The Berlin Wall Trail (or mauerweg in German) is an approximately 160-kilometre-long cycle and pedestrian hiking trail which takes the course of the Berlin Wall. The route was championed by Michael Cramer, a member of the Green Party in of Berlin's Abgeordnetenhaus (House of Representatives) and opened in 2004. Cyclists and pedestrians can follow a double row of cobblestones that have the metal plaque inscribed with "Berliner Mauer 1961-1989". The wall runs along the former post path of the border troops of the GDR.

==Historical Background==
After the end of World War two, the capital Berlin was subdivided between the four allied powers and white lines on the asphalt split the city into four sectors.
- France - (NW),
- England - (W)
- USA - (SW)
- USSR - (E)

The three allied powers on the western side of the city, use former administrative boundaries as reference points. Ten enclaves are part of the Federal Republic, and receive Marshall Aid from the USA. While on the eastern side of Berlin, the German Democratic Republic (GDR) is transformed (under Stalinism) into a workers and peasant state.

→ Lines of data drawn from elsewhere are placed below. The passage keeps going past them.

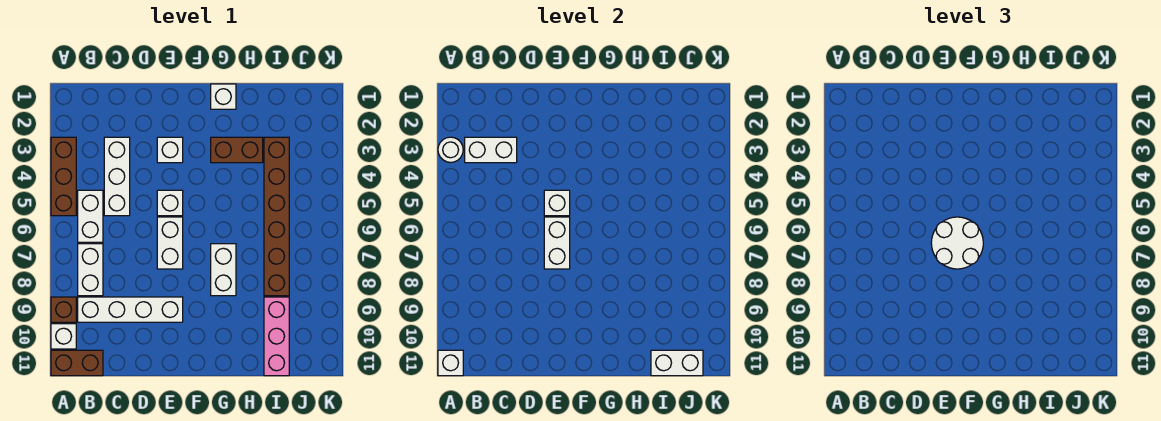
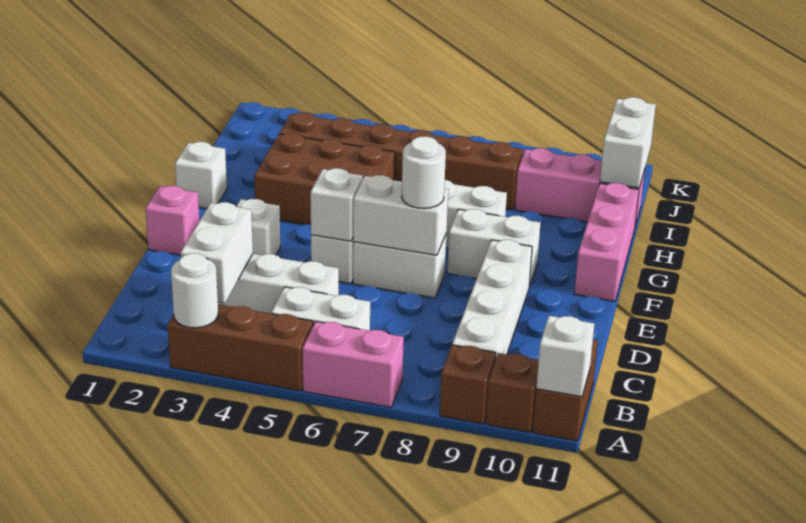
none -> pink brick A6:A7 level 1
white brick A10 level 1 -> brown brick A10 level 1
white brick B7:B8 level 1 -> white brick F8:F9 level 1
none -> pink brick E1 level 1
white round brick E6:F7 level 3 -> white round brick E7 level 3
none -> pink brick F11:H11 level 1
brown brick G3:H3 level 1 -> brown brick G3:H5 level 1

On August 13, 1961, East German border troops sealed off the eastern part of Berlin from the western sectors. What begins as a barbed-wire barrier quickly grows into a wall with a death strip, that runs right through the city. On the he 9 November 1989, the border was accidentally re-opened when Günter Schabowski, announced in front of the media, that East German citizens could apply for permission to travel abroad without having to meet the previous requirements for those trips. As a result, thousands of East Berliners began proceeding to the six border crossings along the Berlin Wall and demanded to be let through.

==Berlin Re-united==
On 1 July 1990, an economic and monetary union of the two German states and the complete dismanting of border controls and barriers began. The patrol paths,became freely accessible along almost its entire length. Initiatives were launched by environmentalists and cycling associations preserve and restore the open spaces along the undeveloped strip of land surrounding West Berlin. While local residents and municipal representatives had concerns about public safety and preferred the rapid demolition of the pathway. The wall and the patrol strip were built over, especially in the inner city. From 2000, Interest in preserving the site grew and annual "Wall walks" became a common practice. Access to the Mauerweg still remains contested, although cyclists (from 2007) are now permitted to follow the trail.
==Points of Interest==

===Checkpoint Charlie===
Checkpoint C (better known as Checkpoint Charlie) on Friedrichstraße was the most renowned Berlin Wall crossing point, since it was used by diplomats and foreigners who needed to cross to East Berlin.
===Potsdamer Platz===
The Berlin Wall was built along Ebertstraße and a tip of land, belonging to the GDR was cut off. Lenné Dreieck became a triangle of no mans land, situated between the Soviet, British and American sectors.
===Bernauer Straße===
Bernauer Straße was a dividing line between two communities. This memorial follows its route and combines a green park, a walkway, wall memorials and a documentation/visitor centre. A reconstructed border fortifications can also be seen from the centre.
===Invalidenstraße===
Invalidenstraße had a border crossing on the Berlin–Spandau Shipping Canal. It was at Humboldt harbour where Günter Litfin hopped into the canal, on the 24 August 1961. He was shot, attempting to escape. It was also on Invalidenstraße, on the 9th of November, 1989, that a handful of West Berliners entered into East Berlin and stormed the Brandenburg Gate.

==Sustainability==
The ongoing maintenance, upgrades and development of the Berliner Mauerweg has been contentious and funding (at times) has been insufficient. Budget lines have ensured that €12.39 million is available until 2026. With 90% provided by the Department for Economics, Energy and Public Enterprises and 90% provided by the Department for Mobility, Transport, Climate Protection and the Environment.